Oh I know its not that hard to move stuff from one phone to another (man i need to swap browsers so a spell checker will help my horribley typing skills and you guys wont suffer reading my baddly mispelled words). its really not that hard on a PC either, its just nobody does it. its kinda strange its ok to Upgrade a phone every year for $2-300, but a PC that costs $5-700 and only needs to be upgraded every few years is too much ( i guess its all in the use). I know i can keep all those games/apps but the gnereal public doesn see it that way, and sadly the phone guys are kinda jerks about it.. charging some "fee" to do it for you. I'm not saying it cant be done, I'm saying most do not do it (and alot dont as they just dont know they can). This perception is goign to play into it. The Phone companies are not going ot advertise this, they want you rebuying stuff. I recently wne throuhg my old phone (verizon) which I gave to my roomate, we both are on the same plan to save money.. he clicked onteh navigator which lets you use if for free for 30 Days.. but i jut saw its been charging us $10 a month for a year.. (my roomates fualt more than anaything.. but why put something I can click on a phone and get charged like that?) i mean i accidenlty call people sometimes when i put my phonein my pocket to fast.. how that happens i hae no idea as it take more than one touch to call...

I work in a business tha caters to average people and deal with programers who say stuff like" they should know shift click does this" THEY DONT! the reason the iphone was so huge is simple minds( non tech is what i mean) could deal with it (please dont take that as a bad comment, its just true) it just works as has been said so many times... SAY? is there an app for that? to move data from phone to phone?

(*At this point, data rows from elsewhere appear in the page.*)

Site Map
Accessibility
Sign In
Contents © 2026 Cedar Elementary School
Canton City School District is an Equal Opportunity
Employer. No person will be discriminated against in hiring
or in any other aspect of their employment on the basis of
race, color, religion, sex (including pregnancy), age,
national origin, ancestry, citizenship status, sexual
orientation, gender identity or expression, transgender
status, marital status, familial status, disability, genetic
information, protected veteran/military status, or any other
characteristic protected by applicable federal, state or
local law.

I know i have software that came with my phone that does its, but its not point and click, its simple, but I KNOW many of my user base would mess it up.

So as I had an Iphone and used the app store.. but never looked hard at it.. If i buy somthing and its on MY ACCOUNT, if i get a new iphone i dont have to rebuy, i can just redownload it? Or do you mean i can use some backup program and move it? If its just a simple redownload.. then i stand corrected, that is pretty dang simple and easy, anybody should be able to do that.